From mboxrd@z Thu Jan  1 00:00:00 1970
From: Hannes Reinecke <hare@suse.de>
Subject: Re: dm-multipath: Accept failed paths for multipath maps
Date: Fri, 18 Jul 2014 08:12:16 +0200
Message-ID: <53C8BAC0.2030106@suse.de>
References: <1387353155-7271-1-git-send-email-hare@suse.de>
	<20131218140858.GC17730@redhat.com> <52B1B046.3040301@suse.de>
	<1387380498.7608.6.camel@ict-vth-stewarts01.ict.englab.netapp.com>
	<20140718000411.GB337@redhat.com>
Reply-To: device-mapper development <dm-devel@redhat.com>
Mime-Version: 1.0
Content-Type: text/plain; charset="iso-8859-1"; Format="flowed"
Content-Transfer-Encoding: quoted-printable
Return-path: <dm-devel-bounces@redhat.com>
In-Reply-To: <20140718000411.GB337@redhat.com>
List-Unsubscribe: <https://www.redhat.com/mailman/options/dm-devel>,
	<mailto:dm-devel-request@redhat.com?subject=unsubscribe>
List-Archive: <https://www.redhat.com/archives/dm-devel>
List-Post: <mailto:dm-devel@redhat.com>
List-Help: <mailto:dm-devel-request@redhat.com?subject=help>
List-Subscribe: <https://www.redhat.com/mailman/listinfo/dm-devel>,
	<mailto:dm-devel-request@redhat.com?subject=subscribe>
Sender: dm-devel-bounces@redhat.com
Errors-To: dm-devel-bounces@redhat.com
To: Mike Snitzer <snitzer@redhat.com>, "Stewart, Sean" <Sean.Stewart@netapp.com>
Cc: device-mapper development <dm-devel@redhat.com>, Bryn Reeves <breeves@redhat.com>, Alasdair Kergon <agk@redhat.com>
List-Id: dm-devel.ids

On 07/18/2014 02:04 AM, Mike Snitzer wrote:
> On Wed, Dec 18 2013 at 10:28am -0500,
> Stewart, Sean <Sean.Stewart@netapp.com> wrote:
>
>> On Wed, 2013-12-18 at 15:25 +0100, Hannes Reinecke wrote:
>>> On 12/18/2013 03:08 PM, Mike Snitzer wrote:
>>>> On Wed, Dec 18 2013 at  2:52am -0500,
>>>> Hannes Reinecke <hare@suse.de> wrote:
>>>>
>>>>> The multipath kernel module is rejecting any map with an invalid
>>>>> device. However, as the multipathd is processing the events serially
>>>>> it will try to push a map with invalid devices if more than one
>>>>> device failed at the same time.

**EXPLORE THE MATERIAL**
a) In the dm-multipath message, what does the multipath kernel module reject?
b) Extract the passage of the dm-multipath message that runs from "On 07/18/2014 02:04" up to and including "the same time.".

**DATA SUPPLIED**
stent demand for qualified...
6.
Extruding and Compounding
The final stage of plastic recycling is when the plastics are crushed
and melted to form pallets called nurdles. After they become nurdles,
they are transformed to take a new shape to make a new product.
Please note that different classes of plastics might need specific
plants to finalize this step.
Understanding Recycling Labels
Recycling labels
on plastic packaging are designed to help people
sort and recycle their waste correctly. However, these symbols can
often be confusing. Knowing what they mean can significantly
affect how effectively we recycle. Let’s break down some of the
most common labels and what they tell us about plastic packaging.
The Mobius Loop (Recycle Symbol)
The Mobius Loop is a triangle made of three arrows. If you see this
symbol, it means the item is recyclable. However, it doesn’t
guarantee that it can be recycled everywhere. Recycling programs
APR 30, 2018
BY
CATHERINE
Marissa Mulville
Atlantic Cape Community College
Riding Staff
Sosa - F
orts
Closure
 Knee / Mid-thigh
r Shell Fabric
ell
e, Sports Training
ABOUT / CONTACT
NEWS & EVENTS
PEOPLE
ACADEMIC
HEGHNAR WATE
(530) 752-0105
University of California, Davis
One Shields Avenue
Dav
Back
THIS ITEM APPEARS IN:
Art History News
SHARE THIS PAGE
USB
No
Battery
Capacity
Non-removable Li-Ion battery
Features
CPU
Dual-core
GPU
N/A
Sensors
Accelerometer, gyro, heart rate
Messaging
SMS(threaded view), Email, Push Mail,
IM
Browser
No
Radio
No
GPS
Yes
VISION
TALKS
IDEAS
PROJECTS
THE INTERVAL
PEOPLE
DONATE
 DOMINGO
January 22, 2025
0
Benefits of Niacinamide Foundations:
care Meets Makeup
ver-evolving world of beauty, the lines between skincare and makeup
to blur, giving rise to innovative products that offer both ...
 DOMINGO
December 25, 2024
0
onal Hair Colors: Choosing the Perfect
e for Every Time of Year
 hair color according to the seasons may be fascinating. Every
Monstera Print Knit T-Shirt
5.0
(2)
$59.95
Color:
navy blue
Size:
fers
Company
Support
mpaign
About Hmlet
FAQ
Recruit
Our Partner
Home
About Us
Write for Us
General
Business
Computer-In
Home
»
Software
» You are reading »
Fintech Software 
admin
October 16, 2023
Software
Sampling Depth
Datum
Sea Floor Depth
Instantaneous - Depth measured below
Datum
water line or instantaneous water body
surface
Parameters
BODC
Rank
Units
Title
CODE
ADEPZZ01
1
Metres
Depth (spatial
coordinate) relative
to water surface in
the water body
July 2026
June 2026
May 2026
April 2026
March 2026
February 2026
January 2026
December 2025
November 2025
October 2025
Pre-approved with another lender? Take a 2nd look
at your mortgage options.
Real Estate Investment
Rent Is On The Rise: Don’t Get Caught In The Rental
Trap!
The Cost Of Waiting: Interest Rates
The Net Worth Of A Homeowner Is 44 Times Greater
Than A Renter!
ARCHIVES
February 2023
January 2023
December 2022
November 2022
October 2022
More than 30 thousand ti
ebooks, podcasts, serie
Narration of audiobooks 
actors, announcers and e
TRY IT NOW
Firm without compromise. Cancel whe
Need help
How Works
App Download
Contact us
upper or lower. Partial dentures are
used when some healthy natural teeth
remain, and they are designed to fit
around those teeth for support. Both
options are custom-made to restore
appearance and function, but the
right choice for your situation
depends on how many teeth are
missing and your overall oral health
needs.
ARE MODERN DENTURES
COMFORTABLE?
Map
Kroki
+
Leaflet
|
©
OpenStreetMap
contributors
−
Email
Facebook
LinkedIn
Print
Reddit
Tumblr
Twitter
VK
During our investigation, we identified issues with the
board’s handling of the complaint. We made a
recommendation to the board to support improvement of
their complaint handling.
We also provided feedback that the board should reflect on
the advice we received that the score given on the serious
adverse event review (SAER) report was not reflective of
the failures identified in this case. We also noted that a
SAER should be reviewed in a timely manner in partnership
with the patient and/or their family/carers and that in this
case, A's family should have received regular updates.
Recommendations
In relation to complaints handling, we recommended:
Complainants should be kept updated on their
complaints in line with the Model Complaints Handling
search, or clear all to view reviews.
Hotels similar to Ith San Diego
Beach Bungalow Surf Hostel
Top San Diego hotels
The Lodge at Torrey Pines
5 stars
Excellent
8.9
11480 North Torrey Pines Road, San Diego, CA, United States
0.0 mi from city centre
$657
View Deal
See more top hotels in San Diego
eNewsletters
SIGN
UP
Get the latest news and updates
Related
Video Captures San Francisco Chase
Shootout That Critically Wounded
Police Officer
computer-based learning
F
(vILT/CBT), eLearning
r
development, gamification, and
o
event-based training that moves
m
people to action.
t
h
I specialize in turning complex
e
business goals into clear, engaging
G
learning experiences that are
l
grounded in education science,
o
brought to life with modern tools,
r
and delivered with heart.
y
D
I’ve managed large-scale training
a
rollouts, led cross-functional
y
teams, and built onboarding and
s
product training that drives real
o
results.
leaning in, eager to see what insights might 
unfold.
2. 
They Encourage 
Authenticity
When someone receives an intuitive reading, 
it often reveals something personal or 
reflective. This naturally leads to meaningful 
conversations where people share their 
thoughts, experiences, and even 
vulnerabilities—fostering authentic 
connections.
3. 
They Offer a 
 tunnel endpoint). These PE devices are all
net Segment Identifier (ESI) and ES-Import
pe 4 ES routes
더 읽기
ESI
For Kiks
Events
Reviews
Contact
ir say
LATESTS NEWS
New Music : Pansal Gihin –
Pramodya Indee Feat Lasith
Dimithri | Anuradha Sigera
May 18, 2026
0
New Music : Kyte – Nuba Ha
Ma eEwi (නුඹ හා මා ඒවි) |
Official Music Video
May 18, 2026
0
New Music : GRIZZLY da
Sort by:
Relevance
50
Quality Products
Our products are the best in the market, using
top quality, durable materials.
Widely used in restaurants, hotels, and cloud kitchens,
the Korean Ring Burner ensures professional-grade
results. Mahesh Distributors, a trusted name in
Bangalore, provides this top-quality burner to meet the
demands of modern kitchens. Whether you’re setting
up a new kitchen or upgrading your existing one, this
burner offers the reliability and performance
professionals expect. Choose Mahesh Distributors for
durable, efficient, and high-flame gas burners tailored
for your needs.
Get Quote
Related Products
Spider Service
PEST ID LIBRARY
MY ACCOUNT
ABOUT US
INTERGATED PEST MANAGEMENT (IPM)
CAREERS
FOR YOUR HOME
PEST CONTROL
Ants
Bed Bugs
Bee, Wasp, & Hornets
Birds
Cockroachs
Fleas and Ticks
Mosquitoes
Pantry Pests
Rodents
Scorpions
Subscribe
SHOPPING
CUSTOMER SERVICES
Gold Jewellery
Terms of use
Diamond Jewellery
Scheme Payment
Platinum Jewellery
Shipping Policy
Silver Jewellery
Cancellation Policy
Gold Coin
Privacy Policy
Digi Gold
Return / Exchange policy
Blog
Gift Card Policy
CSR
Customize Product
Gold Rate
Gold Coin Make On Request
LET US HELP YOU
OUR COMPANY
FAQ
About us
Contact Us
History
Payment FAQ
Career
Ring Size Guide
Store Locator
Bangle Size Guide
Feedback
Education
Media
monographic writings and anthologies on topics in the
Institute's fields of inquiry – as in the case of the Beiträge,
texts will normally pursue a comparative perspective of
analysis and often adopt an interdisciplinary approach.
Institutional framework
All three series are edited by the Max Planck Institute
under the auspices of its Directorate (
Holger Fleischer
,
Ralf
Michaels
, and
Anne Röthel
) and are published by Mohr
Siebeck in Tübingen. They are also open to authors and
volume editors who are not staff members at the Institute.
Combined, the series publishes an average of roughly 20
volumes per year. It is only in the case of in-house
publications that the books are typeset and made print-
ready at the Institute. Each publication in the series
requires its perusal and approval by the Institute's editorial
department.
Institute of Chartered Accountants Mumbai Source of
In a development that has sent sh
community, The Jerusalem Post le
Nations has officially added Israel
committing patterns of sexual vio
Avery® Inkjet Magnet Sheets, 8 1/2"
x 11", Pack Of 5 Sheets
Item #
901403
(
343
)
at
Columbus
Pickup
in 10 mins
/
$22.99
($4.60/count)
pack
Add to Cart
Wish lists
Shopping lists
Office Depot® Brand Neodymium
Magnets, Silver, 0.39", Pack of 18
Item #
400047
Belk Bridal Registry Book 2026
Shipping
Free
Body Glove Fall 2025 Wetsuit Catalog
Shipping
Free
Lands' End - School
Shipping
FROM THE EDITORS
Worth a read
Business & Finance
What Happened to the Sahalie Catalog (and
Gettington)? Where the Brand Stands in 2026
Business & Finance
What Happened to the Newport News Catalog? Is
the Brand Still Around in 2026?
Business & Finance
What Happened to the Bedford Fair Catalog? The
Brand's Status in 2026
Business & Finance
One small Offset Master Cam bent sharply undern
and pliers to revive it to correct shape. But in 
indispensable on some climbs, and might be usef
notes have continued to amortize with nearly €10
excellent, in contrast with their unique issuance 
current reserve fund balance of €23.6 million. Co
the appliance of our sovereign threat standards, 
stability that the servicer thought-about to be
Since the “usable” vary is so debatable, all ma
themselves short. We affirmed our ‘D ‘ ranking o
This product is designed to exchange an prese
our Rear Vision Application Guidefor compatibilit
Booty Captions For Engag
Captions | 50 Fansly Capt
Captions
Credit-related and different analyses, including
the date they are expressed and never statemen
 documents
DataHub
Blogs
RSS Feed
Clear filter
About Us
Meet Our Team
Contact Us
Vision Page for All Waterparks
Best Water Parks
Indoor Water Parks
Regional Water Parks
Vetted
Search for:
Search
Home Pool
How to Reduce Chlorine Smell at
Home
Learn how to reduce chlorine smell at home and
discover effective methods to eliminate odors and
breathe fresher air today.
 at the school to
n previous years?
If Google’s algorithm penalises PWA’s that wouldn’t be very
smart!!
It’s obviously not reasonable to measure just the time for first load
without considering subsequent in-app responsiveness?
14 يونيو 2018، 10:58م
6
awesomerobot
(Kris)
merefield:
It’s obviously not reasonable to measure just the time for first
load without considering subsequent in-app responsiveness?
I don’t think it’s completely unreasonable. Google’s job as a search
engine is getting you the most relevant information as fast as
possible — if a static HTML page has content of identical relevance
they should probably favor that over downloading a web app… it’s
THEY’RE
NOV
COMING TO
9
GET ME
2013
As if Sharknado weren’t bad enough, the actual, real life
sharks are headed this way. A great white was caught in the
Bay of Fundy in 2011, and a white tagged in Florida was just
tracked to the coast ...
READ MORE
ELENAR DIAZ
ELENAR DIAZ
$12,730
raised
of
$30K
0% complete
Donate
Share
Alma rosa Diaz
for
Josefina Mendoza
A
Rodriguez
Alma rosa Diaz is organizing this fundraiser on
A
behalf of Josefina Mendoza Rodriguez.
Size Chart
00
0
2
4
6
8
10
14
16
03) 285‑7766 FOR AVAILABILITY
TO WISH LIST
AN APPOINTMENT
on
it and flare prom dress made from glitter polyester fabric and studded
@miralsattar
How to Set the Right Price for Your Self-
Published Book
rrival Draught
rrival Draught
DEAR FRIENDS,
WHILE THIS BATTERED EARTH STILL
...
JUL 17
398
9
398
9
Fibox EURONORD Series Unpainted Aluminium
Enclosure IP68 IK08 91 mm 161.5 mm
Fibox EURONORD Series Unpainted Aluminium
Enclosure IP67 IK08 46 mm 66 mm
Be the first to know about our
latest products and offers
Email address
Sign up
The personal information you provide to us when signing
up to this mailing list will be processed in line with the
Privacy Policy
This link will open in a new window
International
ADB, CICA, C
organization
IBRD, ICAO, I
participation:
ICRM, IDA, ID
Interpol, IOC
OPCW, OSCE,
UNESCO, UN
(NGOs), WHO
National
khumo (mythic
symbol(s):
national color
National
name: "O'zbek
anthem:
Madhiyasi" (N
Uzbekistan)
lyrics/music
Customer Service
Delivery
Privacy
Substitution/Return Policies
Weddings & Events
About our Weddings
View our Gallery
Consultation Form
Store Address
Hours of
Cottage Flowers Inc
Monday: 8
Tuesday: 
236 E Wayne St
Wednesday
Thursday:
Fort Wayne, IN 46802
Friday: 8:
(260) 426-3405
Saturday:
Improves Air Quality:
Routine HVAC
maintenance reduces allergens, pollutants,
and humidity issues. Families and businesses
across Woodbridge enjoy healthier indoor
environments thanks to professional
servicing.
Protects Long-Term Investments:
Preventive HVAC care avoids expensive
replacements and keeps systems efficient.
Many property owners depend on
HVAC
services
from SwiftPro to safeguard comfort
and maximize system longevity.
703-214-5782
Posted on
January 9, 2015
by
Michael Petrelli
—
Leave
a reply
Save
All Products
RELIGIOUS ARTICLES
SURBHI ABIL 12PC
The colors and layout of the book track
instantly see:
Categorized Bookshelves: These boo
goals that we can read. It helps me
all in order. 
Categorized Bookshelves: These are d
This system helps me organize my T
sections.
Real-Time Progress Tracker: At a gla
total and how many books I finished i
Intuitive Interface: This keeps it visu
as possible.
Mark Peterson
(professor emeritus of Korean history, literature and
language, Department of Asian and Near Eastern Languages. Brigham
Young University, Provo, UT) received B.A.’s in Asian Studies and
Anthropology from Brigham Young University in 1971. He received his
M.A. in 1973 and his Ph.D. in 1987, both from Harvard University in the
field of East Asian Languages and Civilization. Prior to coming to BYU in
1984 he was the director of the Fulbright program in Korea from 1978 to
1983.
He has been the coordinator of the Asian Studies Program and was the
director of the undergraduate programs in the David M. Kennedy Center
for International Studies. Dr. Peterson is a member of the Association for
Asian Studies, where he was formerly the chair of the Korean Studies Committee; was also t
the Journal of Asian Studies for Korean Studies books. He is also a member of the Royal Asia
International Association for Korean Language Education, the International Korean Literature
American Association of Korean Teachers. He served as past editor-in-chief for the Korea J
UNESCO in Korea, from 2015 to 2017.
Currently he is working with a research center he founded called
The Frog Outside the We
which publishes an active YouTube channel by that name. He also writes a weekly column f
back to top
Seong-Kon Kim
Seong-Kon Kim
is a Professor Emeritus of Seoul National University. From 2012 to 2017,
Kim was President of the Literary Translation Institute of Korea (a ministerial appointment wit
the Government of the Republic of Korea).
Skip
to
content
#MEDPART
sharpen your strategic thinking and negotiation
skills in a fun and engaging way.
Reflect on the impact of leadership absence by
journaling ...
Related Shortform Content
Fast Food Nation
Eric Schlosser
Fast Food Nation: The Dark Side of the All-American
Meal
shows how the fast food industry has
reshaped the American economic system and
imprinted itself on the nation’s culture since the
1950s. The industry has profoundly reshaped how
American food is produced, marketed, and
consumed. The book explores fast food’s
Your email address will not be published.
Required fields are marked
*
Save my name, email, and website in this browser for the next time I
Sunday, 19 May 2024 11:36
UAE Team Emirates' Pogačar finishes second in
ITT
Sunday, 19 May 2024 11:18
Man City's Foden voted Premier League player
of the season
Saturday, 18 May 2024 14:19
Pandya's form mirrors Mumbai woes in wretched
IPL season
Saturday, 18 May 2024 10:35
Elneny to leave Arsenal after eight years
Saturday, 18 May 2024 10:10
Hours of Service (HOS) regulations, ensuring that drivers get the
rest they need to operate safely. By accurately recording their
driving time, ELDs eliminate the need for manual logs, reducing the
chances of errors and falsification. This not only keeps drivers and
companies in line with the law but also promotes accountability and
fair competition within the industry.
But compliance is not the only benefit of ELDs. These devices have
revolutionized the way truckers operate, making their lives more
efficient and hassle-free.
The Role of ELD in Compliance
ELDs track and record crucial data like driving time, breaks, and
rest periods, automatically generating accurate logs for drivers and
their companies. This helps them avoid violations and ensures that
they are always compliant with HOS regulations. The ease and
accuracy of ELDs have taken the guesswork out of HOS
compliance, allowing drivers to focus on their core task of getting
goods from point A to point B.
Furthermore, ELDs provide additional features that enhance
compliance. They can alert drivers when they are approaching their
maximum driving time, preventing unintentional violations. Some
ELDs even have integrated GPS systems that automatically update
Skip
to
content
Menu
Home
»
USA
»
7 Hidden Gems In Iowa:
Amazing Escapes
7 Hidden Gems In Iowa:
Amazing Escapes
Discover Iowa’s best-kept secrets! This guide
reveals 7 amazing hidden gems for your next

**EXERCISE RESPONSES**
a) Any map with an invalid device.

b)
On 07/18/2014 02:04 AM, Mike Snitzer wrote:
> On Wed, Dec 18 2013 at 10:28am -0500,
> Stewart, Sean <Sean.Stewart@netapp.com> wrote:
>
>> On Wed, 2013-12-18 at 15:25 +0100, Hannes Reinecke wrote:
>>> On 12/18/2013 03:08 PM, Mike Snitzer wrote:
>>>> On Wed, Dec 18 2013 at  2:52am -0500,
>>>> Hannes Reinecke <hare@suse.de> wrote:
>>>>
>>>>> The multipath kernel module is rejecting any map with an invalid
>>>>> device. However, as the multipathd is processing the events serially
>>>>> it will try to push a map with invalid devices if more than one
>>>>> device failed at the same time.